The creation of Donkey Kong Bananza started with destruction.

“What we were really going for was this gameplay experience that comes from destruction,” Bananza director Kazuya Takahashi says in an interview with The Verge. From that simple premise, Bananza’s creators have built an entire game about breaking stuff.

Bananza is the second major Switch 2 exclusive from Nintendo, and it’s made by the same developers that worked on Super Mario Odyssey, one of the games that came out during the launch window of the original Switch. According to the developers on Bananza, Donkey Kong’s appetite for destruction didn’t start with his beloved bananas, as one might expect, but with cheese.

“We had used voxel technology in Super Mario Odyssey,” says Bananza producer Kenta Motokura. “For example, in the luncheon kingdom, you can dig through large piles of cheese, and in the snow kingdom, can plow your way through snow.”

Voxels, simply put, are the chunks that make up a digital world. The same way a pixel represents the smallest unit of a flat digital image, a voxel is like the smallest unit of a 3D object, and a technology Nintendo was working with way back in the days of the original Switch.

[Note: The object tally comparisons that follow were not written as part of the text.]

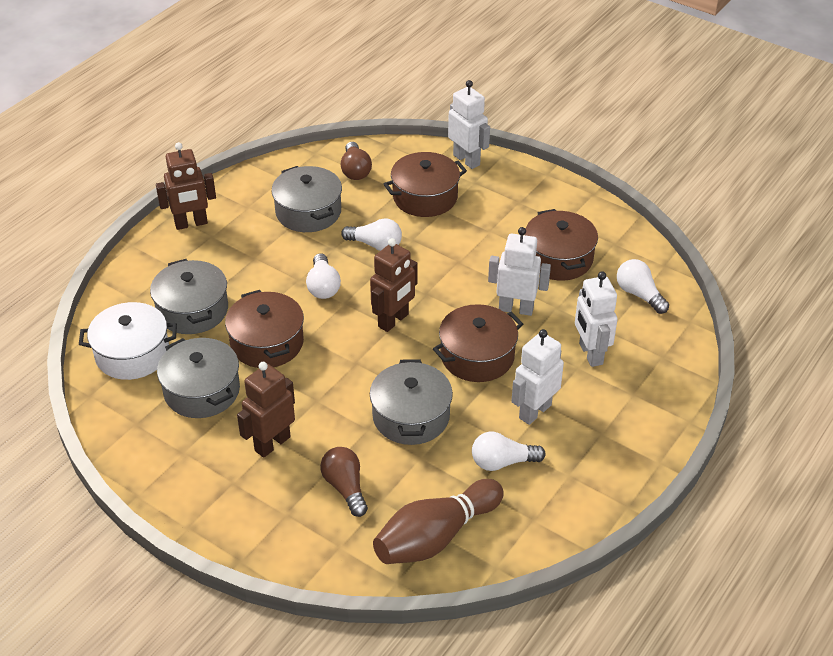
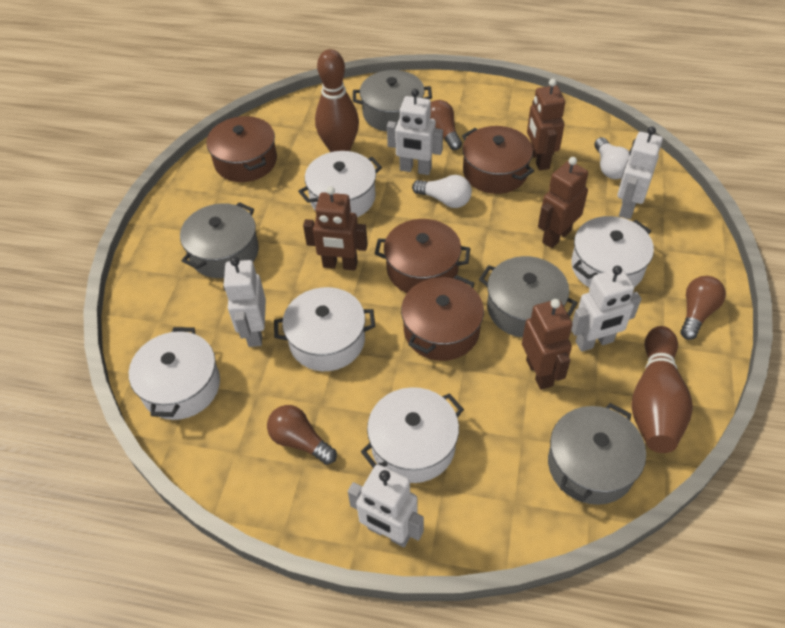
brown bowling pin: 1 -> 2
brown light bulb: 2 -> 3
brown robot: 3 -> 4
white light bulb: 4 -> 2
white pot: 1 -> 5
white robot: 4 -> 5

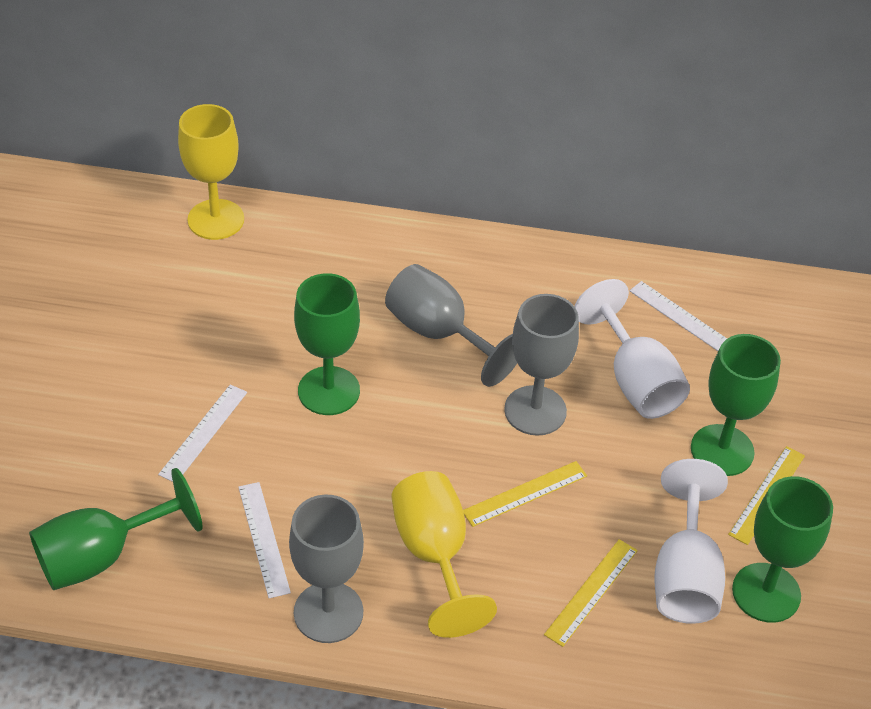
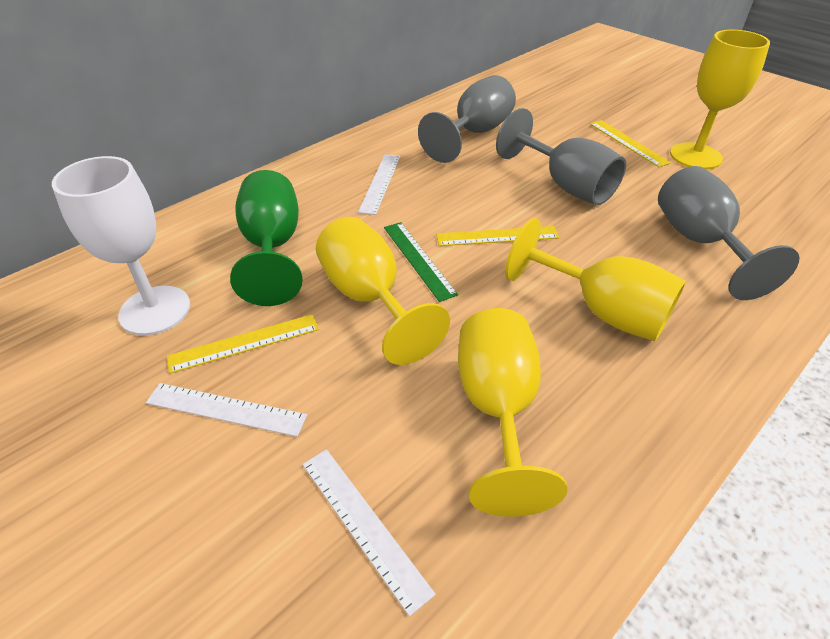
green goblet: 4 -> 1
green ruler: 0 -> 1
white goblet: 2 -> 1
yellow goblet: 2 -> 4

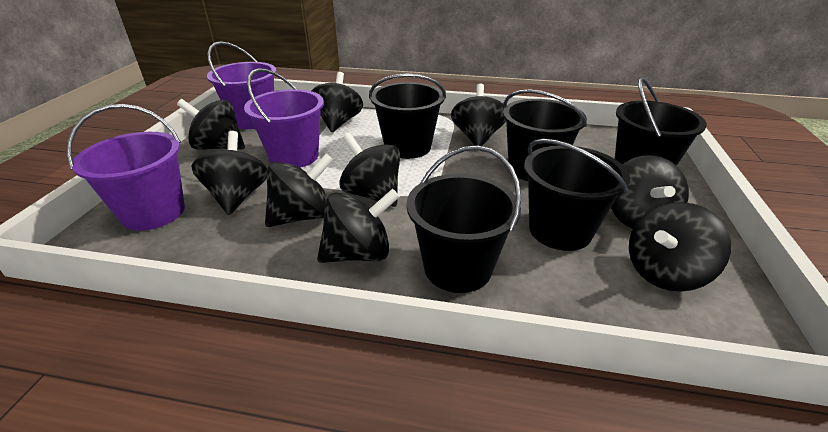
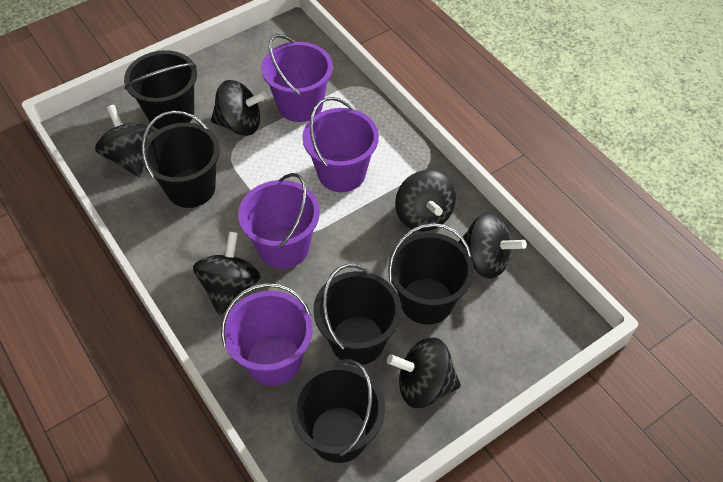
black spinning top: 9 -> 6
purple bucket: 3 -> 4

In fact, much like Mario Kart World before it, Bananza was originally planned to be an OG Switch title.

“We had in mind all of these possibilities using voxel technology,” says Motokura. “But we realized when we learned about Switch 2 that there were even greater possibilities to explore.”

Those greater possibilities were twofold: variety in the kinds of materials DK could smash and the ability to make that destruction persist. “With the Switch 2, we found that we could create lots of different kinds of destructible objects,” says Takahashi. “This created a very diverse experience of destruction within the game.”

In Bananza, there’s very little DK can’t break, smashing through layers of rocks, mud, snow, thorns, and molten chocolate masquerading as lava. They fracture in different ways and make different sounds when hit. And rather than having a destroyed chunk of material reappear after some time, as some games with destructible environments do, the damage you do sticks.